• **TEXT UNDER STUDY**:
((
Memorandum from Sir Peter Large CBE (DDB
91)
1. INTRODUCTION
1.1 In 1977, Lord Morris, then serving as
Minister for Disabled People in the House of Commons, asked me
to chair the Silver Jubilee Access Committee which he established
to campaign for improved access for disabled people during the
Silver Jubilee celebrations. Its report, "Can Disabled People
Go Where You Go?", published in 1979, noted Worrying instances
of discrimination against disabled people and recommended further
investigations.
1.2 Accordingly, Lord Morris asked me to
chair a successor committee, the Committee on Restrictions Against
Disabled People (CORAD) "to consider the architectural and
social barriers which may result in discrimination against disabled
people and prevent them from making full use of facilities available
to the general public; and to make recommendations."
1.3 CORAD reported in February 1982. It
recommended anti-discrimination legislation covering employment,
education, the provision of goods, facilities and services, insurance,
transport, property rights, occupational pension schemes, membership
of associations and clubs, and civic duties and functions. CORAD
also recommended a regulatory body or Commission with powers to
investigate, conciliate and if necessary take legal action on
individual complaints.
))
• **INFORMATION GIVEN**:
((
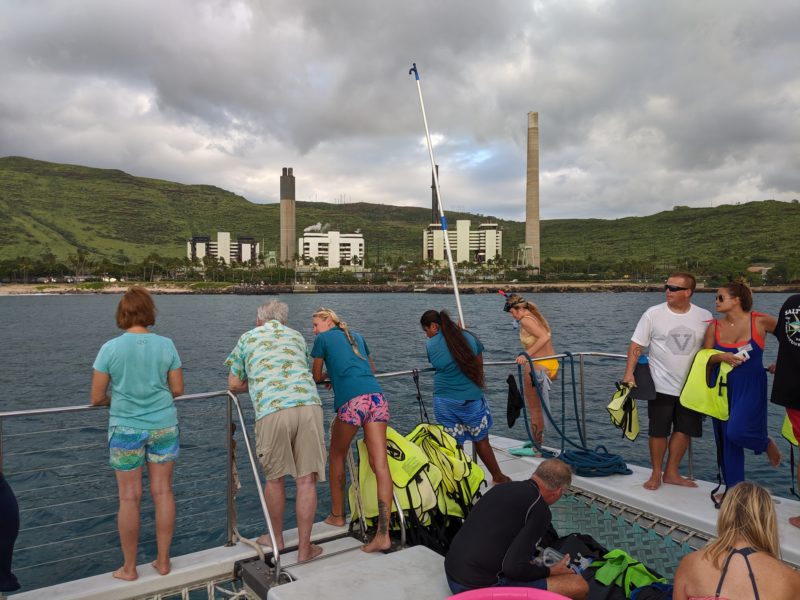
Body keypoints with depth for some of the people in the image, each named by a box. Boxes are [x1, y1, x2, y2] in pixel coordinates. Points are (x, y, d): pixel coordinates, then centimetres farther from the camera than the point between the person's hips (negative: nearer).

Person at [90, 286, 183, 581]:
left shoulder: (110, 348, -9)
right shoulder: (166, 345, -4)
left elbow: (97, 398, -6)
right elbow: (177, 389, 1)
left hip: (126, 429, -2)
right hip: (164, 425, 2)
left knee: (129, 497, 8)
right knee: (162, 491, 11)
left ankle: (129, 568, 21)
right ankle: (163, 561, 21)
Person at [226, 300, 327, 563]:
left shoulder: (248, 338, 22)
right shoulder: (297, 336, 27)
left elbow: (234, 385, 21)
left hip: (271, 411, -1)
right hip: (308, 405, 1)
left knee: (274, 478, 17)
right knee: (306, 480, 7)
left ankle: (276, 539, 33)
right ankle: (304, 548, 15)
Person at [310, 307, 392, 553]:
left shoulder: (323, 339, 13)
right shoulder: (356, 336, 29)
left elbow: (317, 377, 19)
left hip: (351, 401, -5)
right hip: (377, 397, 5)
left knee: (337, 457, 18)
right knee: (380, 464, -3)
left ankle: (337, 515, 30)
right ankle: (383, 534, -6)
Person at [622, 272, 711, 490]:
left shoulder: (704, 317, -1)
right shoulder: (653, 314, -7)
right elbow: (636, 345, -6)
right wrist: (629, 373, -16)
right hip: (661, 385, -2)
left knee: (684, 430, 10)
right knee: (658, 431, 3)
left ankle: (671, 472, 26)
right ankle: (656, 473, 21)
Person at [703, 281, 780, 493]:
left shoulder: (760, 321, -8)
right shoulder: (715, 326, 0)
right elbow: (704, 358, 2)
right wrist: (721, 357, -17)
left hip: (751, 388, -4)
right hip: (723, 388, 4)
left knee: (736, 432, -20)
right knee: (725, 440, 9)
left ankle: (766, 443, 16)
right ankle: (733, 488, 24)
))
• **REQUIREMENT 1**:
Write out the part of the memorandum on disability access starting with "1.2 Accordingly, Lord" and going on through "individual complaints.".
• **REQUIREMENT 2**:
Continue the memorandum on disability access from where it stops.

• **WRITTEN REPLY 1**:
1.2 Accordingly, Lord Morris asked me to
chair a successor committee, the Committee on Restrictions Against
Disabled People (CORAD) "to consider the architectural and
social barriers which may result in discrimination against disabled
people and prevent them from making full use of facilities available
to the general public; and to make recommendations."
1.3 CORAD reported in February 1982. It
recommended anti-discrimination legislation covering employment,
education, the provision of goods, facilities and services, insurance,
transport, property rights, occupational pension schemes, membership
of associations and clubs, and civic duties and functions. CORAD
also recommended a regulatory body or Commission with powers to
investigate, conciliate and if necessary take legal action on
individual complaints.

• **WRITTEN REPLY 2**:
1.4 It is therefore satisfying to note that
many of CORAD's recommendations are featured in the Disability
Discrimination Act 1995 (DDA), the DDA 1995 (Amendment) Regulations
2003, the DDA 1995 (Pensions) Regulations 2003, the Disability
Rights Commission (DRC) Act 1999 and the Special Educational Needs
and Disability Act 2001. When coupled with this draft Disability
Discrimination Bill all these measures go a long way towards implementing
CORAD's recommendations and in one or two areas, even goes beyond
them.
1.5 Many disabled people will therefore
join me in warmly welcoming the current draft Disability Discrimination
Bill.
1.6 However, as might be expected, some
issues appear me to remain to be tackled or are inadequately covered.
These issues are examined in the following paragraphs. A summary
of these issues is given in section 10 below.
2. CLAUSE 3ACCESSIBLE
TRANSPORT
2.1 Clause 3 is welcome in ensuring that
the blanket exclusion, from Part III of the DDA, of providers
of any service so far as it consists of the use of any means of
transport, applies only to the provision or non-provision or suitability
or unsuitability of the transport vehicles themselves.
2.2 Clause 3 is also welcome in enabling
various types of vehicle to be brought under the full provisions
of Part III of the DDA at various times in various degrees.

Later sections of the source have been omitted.